3 AOÛT 2015
2 MOIS PLUS TARD
Ces derniers temps, ma vie a bien changé.
Depuis que Youssef et Manël se sont mariés, on ne les voit plus trop. Ils viennent nous voir tous les dimanches et je vais chez eux de temps en temps mais ils semblent très occupés par leurs vies de jeunes mariés. Je suis très heureuse pour eux, ils respirent le bonheur et la joie de vivre même si j'aurais aimé les voir plus souvent.
À la maison, c'est devenu compliqué. Ils sont tout le temps sur mon dos maintenant que je suis la seule adulte à la maison. L'agitation autour du mariage s'est dissipée alors l'attention est sur moi. Ils me parlent tout le temps de mariage, me recommandent tous les jours un nouveau prétendant. Ce n'est pas facile au quotidien, j'ai l'impression d'être revenue au point de départ — un an auparavant.
Pour couronner le tout, Zara ne me parle plus du tout.
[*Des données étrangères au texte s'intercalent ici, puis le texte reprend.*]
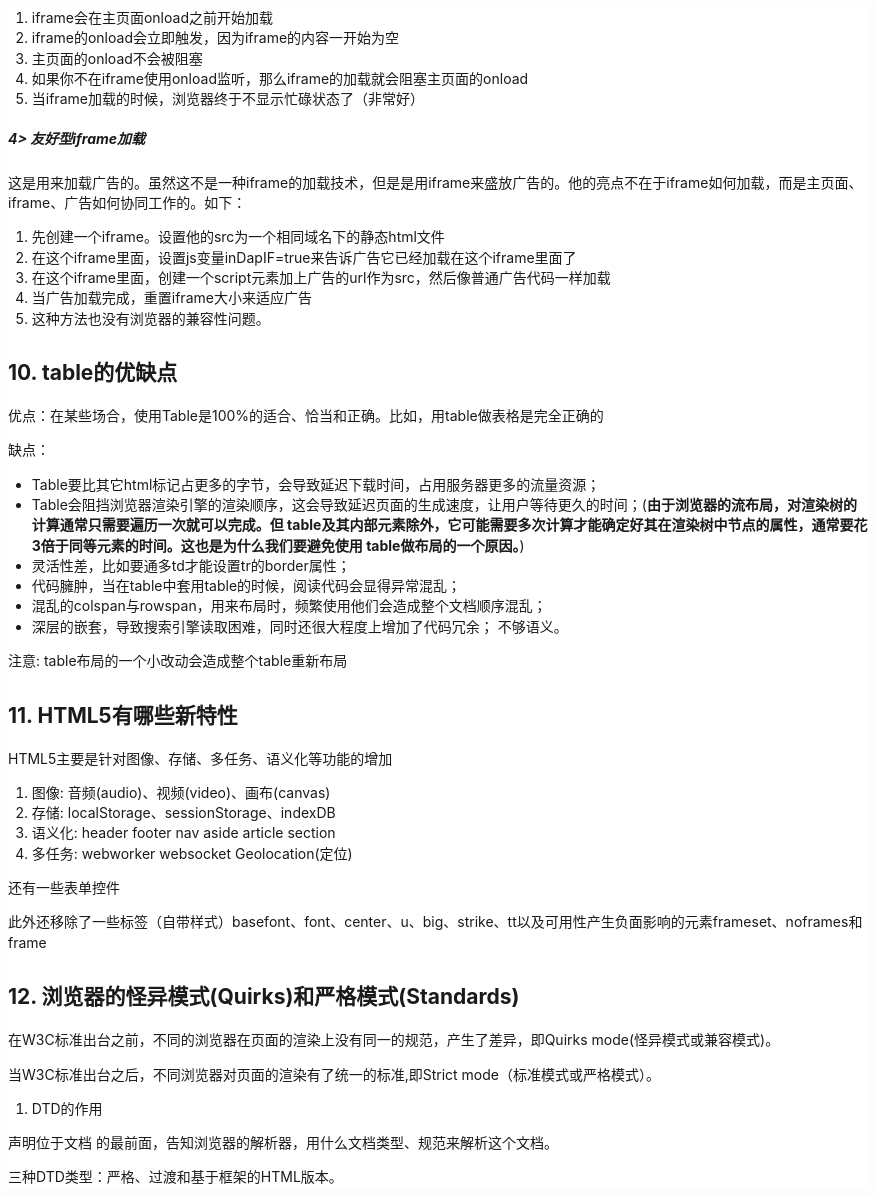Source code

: 1. iframe会在主页面onload之前开始加载
2. iframe的onload会立即触发，因为iframe的内容一开始为空
3. 主页面的onload不会被阻塞
4. 如果你不在iframe使用onload监听，那么iframe的加载就会阻塞主页面的onload
5. 当iframe加载的时候，浏览器终于不显示忙碌状态了（非常好）

##### 4> 友好型iframe加载

这是用来加载广告的。虽然这不是一种iframe的加载技术，但是是用iframe来盛放广告的。他的亮点不在于iframe如何加载，而是主页面、iframe、广告如何协同工作的。如下：

1. 先创建一个iframe。设置他的src为一个相同域名下的静态html文件
2. 在这个iframe里面，设置js变量inDapIF=true来告诉广告它已经加载在这个iframe里面了
3. 在这个iframe里面，创建一个script元素加上广告的url作为src，然后像普通广告代码一样加载
4. 当广告加载完成，重置iframe大小来适应广告
5. 这种方法也没有浏览器的兼容性问题。

## 10. table的优缺点

优点：在某些场合，使用Table是100%的适合、恰当和正确。比如，用table做表格是完全正确的

缺点：
* Table要比其它html标记占更多的字节，会导致延迟下载时间，占用服务器更多的流量资源；
* Table会阻挡浏览器渲染引擎的渲染顺序，这会导致延迟页面的生成速度，让用户等待更久的时间；(**由于浏览器的流布局，对渲染树的计算通常只需要遍历一次就可以完成。但 table及其内部元素除外，它可能需要多次计算才能确定好其在渲染树中节点的属性，通常要花3倍于同等元素的时间。这也是为什么我们要避免使用 table做布局的一个原因。**)
* 灵活性差，比如要通多td才能设置tr的border属性；
* 代码臃肿，当在table中套用table的时候，阅读代码会显得异常混乱；
* 混乱的colspan与rowspan，用来布局时，频繁使用他们会造成整个文档顺序混乱；
* 深层的嵌套，导致搜索引擎读取困难，同时还很大程度上增加了代码冗余；
不够语义。

注意: table布局的一个小改动会造成整个table重新布局

## 11. HTML5有哪些新特性

HTML5主要是针对图像、存储、多任务、语义化等功能的增加

1. 图像: 音频(audio)、视频(video)、画布(canvas)
2. 存储: localStorage、sessionStorage、indexDB
3. 语义化: header footer nav aside article section
4. 多任务: webworker websocket Geolocation(定位)

还有一些表单控件

此外还移除了一些标签（自带样式）basefont、font、center、u、big、strike、tt以及可用性产生负面影响的元素frameset、noframes和frame

## 12. 浏览器的怪异模式(Quirks)和严格模式(Standards)

在W3C标准出台之前，不同的浏览器在页面的渲染上没有同一的规范，产生了差异，即Quirks mode(怪异模式或兼容模式)。

当W3C标准出台之后，不同浏览器对页面的渲染有了统一的标准,即Strict mode（标准模式或严格模式）。

1. DTD的作用

  声明位于文档 的最前面，告知浏览器的解析器，用什么文档类型、规范来解析这个文档。

  三种DTD类型：严格、过渡和基于框架的HTML版本。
C'est comme si elle avait fait l'effort pendant que Youssef était encore là parce qu'elle savait qu'il lui aurait pris la tête autrement. Depuis son départ, plus rien.
Je demande à mes parents de s'assoir dans le salon parce que je dois leur parler, c'est l'heure de leur annoncer la grande nouvelle. Zara, qui est dans le salon, nous écoute d'une oreille.
— Tu vas te marier? demande directement ma mère en persan.
— Non, maman. Je vais pas me marier.Son visage se ternit et je crois qu'elle comprend que mon annonce ne va pas leur plaire. Quant à lui, mon père me regarde en fronçant les sourcils, prêt à me sauter à la gorge à la moindre chose qui le contrarie.
— Mais je vais partir du foyer.
Un silence s'ensuit et Zara me fixe du regard. Pour la première fois depuis des mois, elle m'accorde son attention et ne m'ignore pas.
— Je pars à Milan. J'ai décidé de réaliser mon rêve et de faire mon master à l'université de Milan. J'ai été acceptée.
Ma mère pousse un cri de surprise et je vois le regard de Zara s'assombrir. Mon père serre la mâchoire.
— Si tu crois qu'on va financer ça, tu peux rêver! Comment tu vas aller à Milan, tu es folle? me dit-il en persan.
— J'ai de l'argent. J'ai travaillé pendant des mois pour économiser et pouvoir partir sans dépendre de personne. Je voulais pas vous demander d'argent mais je pouvais pas rester ici.
— T'as travaillé dans quoi? Dans les mêmes conneries que ton frère? me hurle mon père dessus et il n'a pas besoin de réponse de ma part pour le confirmer.Ma mère se met à pleurer, je crois qu'elle ne va jamais l'accepter.
— Tu as fait ton choix? me demande fermement mon père.
— Oui. Je suis vraiment désolée de l'avoir fait dans votre dos mais je savais que vous essayeriez de m'en empêcher. Maintenant vous pouvez plus.Il me fixe du regard avec tellement de haine que j'ai peur qu'il commence à me tabasser. Derrière lui, Zara me fusille du regard et elle se lève avant de partir s'enfermer dans sa chambre en claquant la porte. Je meurs d'envie de la suivre et de m'excuser, de la supplier à genoux de me pardonner, mais je sais qu'il vaut mieux pour elle qu'elle me déteste. Elle ne me pardonnera jamais mais au moins je ne lui manquerai pas.
— Très bien. Tu n'es plus notre responsabilité dans ce cas.
Je crois que ça me fait encore plus mal de l'entendre dire ça plutôt que s'il avait résisté.